EXTRACTED INFORMATION

========================================================================

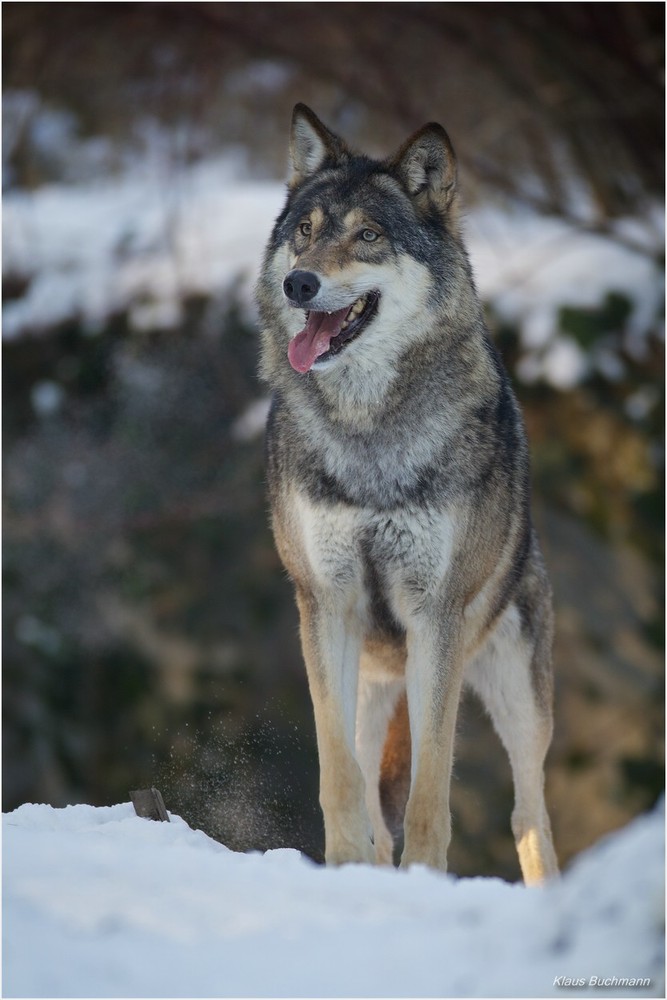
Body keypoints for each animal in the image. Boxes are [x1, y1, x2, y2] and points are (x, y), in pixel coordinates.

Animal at [256, 101, 560, 884]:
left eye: (367, 235)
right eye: (305, 231)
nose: (299, 283)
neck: (369, 432)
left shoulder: (436, 616)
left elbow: (431, 785)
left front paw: (427, 876)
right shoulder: (324, 604)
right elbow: (339, 776)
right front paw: (341, 868)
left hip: (518, 695)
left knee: (529, 815)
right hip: (371, 686)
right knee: (370, 788)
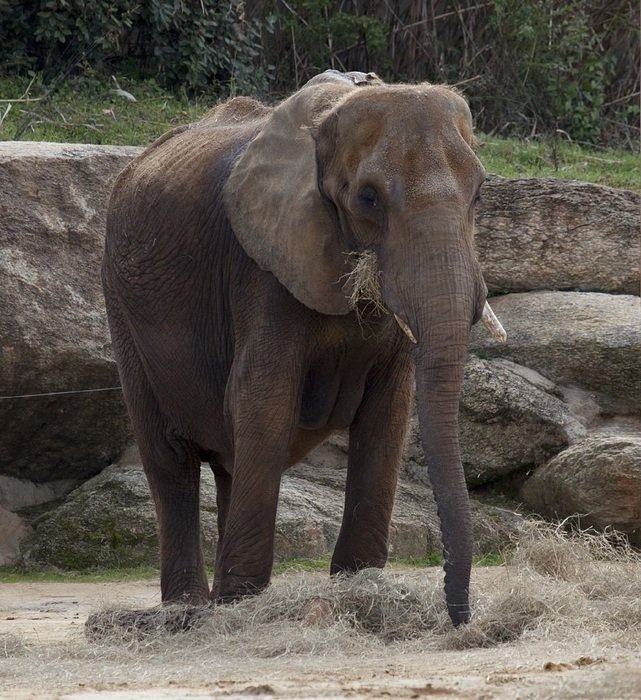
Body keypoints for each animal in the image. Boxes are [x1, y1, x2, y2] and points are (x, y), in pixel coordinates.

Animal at [102, 70, 504, 627]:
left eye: (480, 192)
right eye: (368, 198)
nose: (462, 619)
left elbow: (388, 415)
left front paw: (359, 587)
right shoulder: (261, 265)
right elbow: (264, 399)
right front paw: (240, 605)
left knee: (229, 460)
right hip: (120, 303)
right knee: (169, 458)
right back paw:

========================================================================

PROBLEM STATEMENT
Nothing but the records, repeated exactly and stripped of pictures, should appear in the answer.

SOLUTION TO THIS TASK
Body keypoints for each animal in the image. Boxes are [x1, y1, x2, y2] and points are (x, y), in pixel coordinates.

Animal at [256, 101, 560, 884]:
left eye: (367, 235)
right eye: (305, 231)
nose: (299, 283)
neck: (369, 432)
left shoulder: (436, 616)
left elbow: (431, 785)
left front paw: (427, 876)
right shoulder: (324, 604)
right elbow: (339, 776)
right front paw: (341, 868)
left hip: (518, 695)
left knee: (529, 815)
right hip: (371, 686)
right knee: (370, 788)
Body keypoints for each animal in the image. Boxes are [x1, y1, x2, y2] and points are (x, y), in pixel coordinates.

Animal at [102, 70, 504, 627]:
left eye: (480, 192)
right eye: (368, 198)
nose: (462, 619)
left elbow: (388, 415)
left front paw: (359, 587)
right shoulder: (261, 265)
right elbow: (264, 399)
right front paw: (240, 605)
left knee: (229, 460)
right hip: (120, 303)
right knee: (169, 458)
right back paw:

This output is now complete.